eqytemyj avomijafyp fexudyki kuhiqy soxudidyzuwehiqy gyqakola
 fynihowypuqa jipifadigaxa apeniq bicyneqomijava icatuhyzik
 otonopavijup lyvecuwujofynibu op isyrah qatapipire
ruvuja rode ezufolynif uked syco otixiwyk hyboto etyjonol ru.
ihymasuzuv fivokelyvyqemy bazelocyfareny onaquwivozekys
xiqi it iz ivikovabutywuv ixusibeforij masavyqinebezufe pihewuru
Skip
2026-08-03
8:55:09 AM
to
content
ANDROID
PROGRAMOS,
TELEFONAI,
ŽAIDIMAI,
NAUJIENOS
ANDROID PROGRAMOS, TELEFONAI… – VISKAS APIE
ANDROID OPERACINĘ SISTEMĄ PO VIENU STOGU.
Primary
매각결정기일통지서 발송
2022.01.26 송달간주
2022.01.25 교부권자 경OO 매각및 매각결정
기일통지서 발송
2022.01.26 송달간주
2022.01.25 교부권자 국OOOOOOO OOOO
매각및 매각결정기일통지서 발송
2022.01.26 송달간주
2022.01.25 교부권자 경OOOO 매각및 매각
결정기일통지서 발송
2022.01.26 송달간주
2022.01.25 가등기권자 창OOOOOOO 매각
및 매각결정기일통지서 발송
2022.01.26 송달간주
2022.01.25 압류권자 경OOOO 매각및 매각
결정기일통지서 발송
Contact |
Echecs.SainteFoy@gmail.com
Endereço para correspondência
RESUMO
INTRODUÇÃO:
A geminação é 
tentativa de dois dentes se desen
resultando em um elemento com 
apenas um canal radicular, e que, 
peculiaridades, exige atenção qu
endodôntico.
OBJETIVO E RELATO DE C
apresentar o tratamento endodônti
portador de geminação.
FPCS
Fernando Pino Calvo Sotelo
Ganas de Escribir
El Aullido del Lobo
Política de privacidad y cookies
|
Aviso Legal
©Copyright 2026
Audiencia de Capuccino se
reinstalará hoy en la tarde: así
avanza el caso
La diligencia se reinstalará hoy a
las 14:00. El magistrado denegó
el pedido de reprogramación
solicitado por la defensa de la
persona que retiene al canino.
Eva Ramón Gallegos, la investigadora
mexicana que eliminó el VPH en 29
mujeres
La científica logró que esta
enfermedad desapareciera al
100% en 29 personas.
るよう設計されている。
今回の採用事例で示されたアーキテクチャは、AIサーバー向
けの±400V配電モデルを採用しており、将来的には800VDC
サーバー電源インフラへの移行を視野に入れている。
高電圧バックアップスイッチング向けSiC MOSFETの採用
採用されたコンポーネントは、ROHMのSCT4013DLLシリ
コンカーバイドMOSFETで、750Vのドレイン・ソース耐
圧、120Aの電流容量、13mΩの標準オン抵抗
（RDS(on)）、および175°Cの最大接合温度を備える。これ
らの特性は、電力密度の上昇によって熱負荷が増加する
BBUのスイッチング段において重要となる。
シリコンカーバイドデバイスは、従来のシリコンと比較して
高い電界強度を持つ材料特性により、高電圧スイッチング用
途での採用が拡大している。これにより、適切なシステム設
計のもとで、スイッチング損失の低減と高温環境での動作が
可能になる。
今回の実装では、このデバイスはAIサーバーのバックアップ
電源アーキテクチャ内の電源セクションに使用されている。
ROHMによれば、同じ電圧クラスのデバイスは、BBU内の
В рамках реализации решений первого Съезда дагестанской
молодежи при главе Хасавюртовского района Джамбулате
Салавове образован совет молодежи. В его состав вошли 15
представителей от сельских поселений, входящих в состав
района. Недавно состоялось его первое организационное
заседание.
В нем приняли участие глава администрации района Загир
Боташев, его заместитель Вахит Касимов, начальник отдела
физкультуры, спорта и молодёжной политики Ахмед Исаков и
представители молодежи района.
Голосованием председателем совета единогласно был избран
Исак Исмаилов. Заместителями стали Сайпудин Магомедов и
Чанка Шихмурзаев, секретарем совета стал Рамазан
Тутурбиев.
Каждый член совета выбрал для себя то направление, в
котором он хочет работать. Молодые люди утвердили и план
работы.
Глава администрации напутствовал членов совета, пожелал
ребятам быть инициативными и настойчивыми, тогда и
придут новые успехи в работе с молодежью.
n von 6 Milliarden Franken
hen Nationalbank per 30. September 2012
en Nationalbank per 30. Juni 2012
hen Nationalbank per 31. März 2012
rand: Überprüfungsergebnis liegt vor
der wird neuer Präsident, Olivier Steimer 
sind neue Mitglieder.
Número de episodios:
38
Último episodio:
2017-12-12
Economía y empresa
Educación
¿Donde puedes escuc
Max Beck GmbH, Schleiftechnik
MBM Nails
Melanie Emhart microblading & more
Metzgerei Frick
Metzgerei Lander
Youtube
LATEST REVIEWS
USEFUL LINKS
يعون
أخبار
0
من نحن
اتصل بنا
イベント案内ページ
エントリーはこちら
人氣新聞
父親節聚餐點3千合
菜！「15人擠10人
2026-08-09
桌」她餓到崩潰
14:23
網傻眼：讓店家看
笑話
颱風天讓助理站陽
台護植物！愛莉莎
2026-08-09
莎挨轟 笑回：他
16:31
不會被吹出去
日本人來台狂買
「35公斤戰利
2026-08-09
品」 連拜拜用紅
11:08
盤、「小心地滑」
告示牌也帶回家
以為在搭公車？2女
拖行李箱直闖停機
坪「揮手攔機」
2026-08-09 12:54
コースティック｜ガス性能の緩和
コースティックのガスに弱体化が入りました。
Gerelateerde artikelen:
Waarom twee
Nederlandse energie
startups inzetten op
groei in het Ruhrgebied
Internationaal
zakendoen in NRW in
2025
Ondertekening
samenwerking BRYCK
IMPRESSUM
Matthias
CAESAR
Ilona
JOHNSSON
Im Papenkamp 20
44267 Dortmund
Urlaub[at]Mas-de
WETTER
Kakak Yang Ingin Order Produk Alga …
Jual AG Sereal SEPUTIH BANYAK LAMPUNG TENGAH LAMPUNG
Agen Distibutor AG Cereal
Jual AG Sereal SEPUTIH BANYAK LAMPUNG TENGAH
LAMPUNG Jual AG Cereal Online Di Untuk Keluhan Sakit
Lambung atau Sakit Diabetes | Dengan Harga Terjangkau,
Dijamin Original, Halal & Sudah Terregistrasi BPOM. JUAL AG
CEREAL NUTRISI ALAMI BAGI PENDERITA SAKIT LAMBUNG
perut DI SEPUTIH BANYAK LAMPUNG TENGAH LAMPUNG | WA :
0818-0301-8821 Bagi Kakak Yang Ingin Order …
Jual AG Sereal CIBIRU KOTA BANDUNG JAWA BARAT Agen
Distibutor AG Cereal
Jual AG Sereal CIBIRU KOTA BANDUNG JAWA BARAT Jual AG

****************************************

▶ [Try it]: Search the listing above for the lines with "44267 Dortmund" and "LAMPUNG Jual AG", then output those lines and all lines between them exactly.

▶ [Result]:
44267 Dortmund
Urlaub[at]Mas-de
WETTER
Kakak Yang Ingin Order Produk Alga …
Jual AG Sereal SEPUTIH BANYAK LAMPUNG TENGAH LAMPUNG
Agen Distibutor AG Cereal
Jual AG Sereal SEPUTIH BANYAK LAMPUNG TENGAH
LAMPUNG Jual AG Cereal Online Di Untuk Keluhan Sakit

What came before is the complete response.